Maryknoll: Sister Mara makes first vows
One woman’s passion for social justice and her faith, cultivated by involvement in her local parish’s “Just Faith” program, pilgrimages to Guatemala and El Salvador, and living with Maryknoll Sisters in Cambodia, bore permanent fruit in her life on Aug. 24, when she took her First Vows, becoming the newest Maryknoll Sister of St. Dominic.
Austin, Minnesota-born Mara Darleen Rutten made her vows at a Mass celebrated at Annunciation Chapel, Maryknoll Sisters Center, Ossining, New York, by Father Bill Remmel, a priest of the Society of the Divine Savior who served as pastor of Most Holy Trinity Parish, Tucson, Arizona, where Sister Mara participated in “Just Faith,” a program designed to encourage personal then social transformation through their faith, that would lead her into her life’s call. Now retired, Father Bill, who marched for civil rights while yet a young seminarian in the 1960s, “has been very instrumental in many of Mara’s journeys,” noted Sister Teruko Ito, a member of the Maryknoll Sisters Congregational Leadership Team in her opening remarks, adding that he remained active in immigration concerns, especially around border issues.
She then went on to express gratitude for the gift that Mara was to the congregation. “Unfolding Mara’s bio was just like opening a treasure box: surprise events, encounters in academic circles, government jobs and neighborhood projects, conversations with many languages through worldwide journeys kept popping out. We are gifted with so many relationships through Mara.”
During the Mass, Sister Mara made a public proclamation of her religious vows to live a life of commitment to God through Maryknoll Sisters. In so doing, Sister Teruko explained to those gathered, “she says yes to live her vows of chastity in intentional community, living out Mary’s Magnificat, in sharing power with others and celebrating the wholeness of creation. She says yes to live the vow of poverty in an alternative mode to consumer economy, in case of our common home. She says yes to li9ve the vow of obedience, responding to a call to participate in an alternative politics, making a difference in acquisition and use of power. Her yes to Maryknoll is a commitment to a lifelong journey of mission and in ministry,” Sister Teruko added, “as we envision one earth community.”
Scriptural readings selected by Sister Mara herself for the Mass also illuminated something about the woman and her choice. “I want the first reading to be about a personal call [she chose Jeremiah 29:11-14], the second to be about community [Philippians 1:3-11 was the selection here], and the third about our commission to serve [Jesus Washes the Disciples’ Feet from John 13],” she told Sister Bridget Chapman, the Maryknoll Sisters who walked closely with Sister Mara during the discernment of her calling and gave a reflection on those readings during the Mass.
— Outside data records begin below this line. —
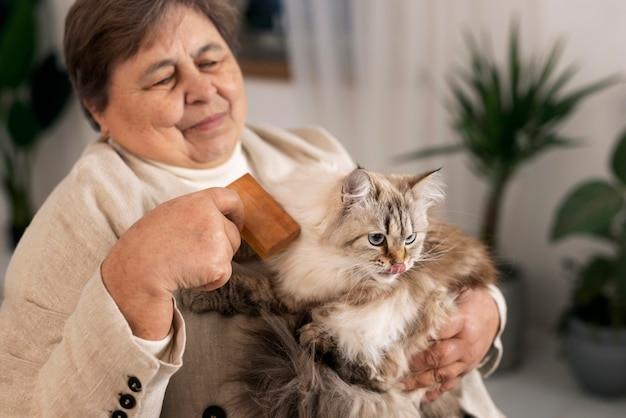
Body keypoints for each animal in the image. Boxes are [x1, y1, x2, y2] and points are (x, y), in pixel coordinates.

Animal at [180, 165, 498, 416]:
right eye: (376, 239)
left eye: (410, 239)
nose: (400, 266)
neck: (319, 241)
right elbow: (240, 239)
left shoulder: (296, 296)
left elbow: (248, 288)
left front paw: (198, 293)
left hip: (407, 313)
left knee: (379, 375)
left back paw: (316, 339)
Reflecting on the passages which called Jeremiah to the life of a prophet, the Philippian church to a life of love for God and one another, and the apostles, as well as those who came after them, to a life of service, Sister Bridget told her newest Sister, Mara, “You will be living with many Maryknoll Sisters who have labored long and faithfully in the fields afar. Faithful daughters of Mollie Rogers {the congregation’s founder]. Get to know them, listen to their stories; they have much to teach you, both by their experience and their faithfulness.” Then she added, “Some time ago, a Maryknoll Sister was asked, ‘What would you say about your life?’ She responded, ‘If I had my life to live over again, I would choose to be a Maryknoll Sister.’ And may it be so for you, dear Mara.”
A 2000 graduate of Arizona State University, Tempe, with a doctorate in philosophy, Sister Mara, who also holds a master’s degree from South Illinois Univeristy, Carbondale (1996), and a bachelor’s degree from University of Minnesota, Morris (1994), recently completed her candidacy as a Maryknoll Sister in Chicago, IL, where she attended Catholic Theological Union and completed other preparatory programs required by the congregation.
Following her participation with the “Just Faith” program at her church, Sister Mara contacted Maryknoll Sisters, and partnered with them first as a lay woman, working with them among the poor and underprivileged in Cambodia. This association led her to seek membership in the congregation. In her request to be considered, Mara wrote, “I have admired the Maryknoll Sisters since I was a little girl and first heard about them through the atrocities in El Salvador. From that time forward, that is what I thought of when I thought about love: to go where you were needed but not always wanted, to refuse to abandon those whom you had come to love despite physical danger, and to serve God all the while. Through the Maryknoll family, I believe I have found the best avenue to give and receive love.”
Upon recitation of her vows, Sister Mara received her Chi-Rho ring, the sign of her commitment to God and Maryknoll Sisters which formalizes her entry into religious life, from Sister Antoinette Gutzler, president of Maryknoll Sisters. In the fall, she will receive her mission cross and her first official mission assignment as a Maryknoll Sister overseas.
Founded in 1912, Maryknoll Sisters is the first U.S.-based congregation of women religious dedicated to foreign mission. Working primarily among the poor and marginalized in 24 countries around the world, they now number 458 members from both the US and overseas.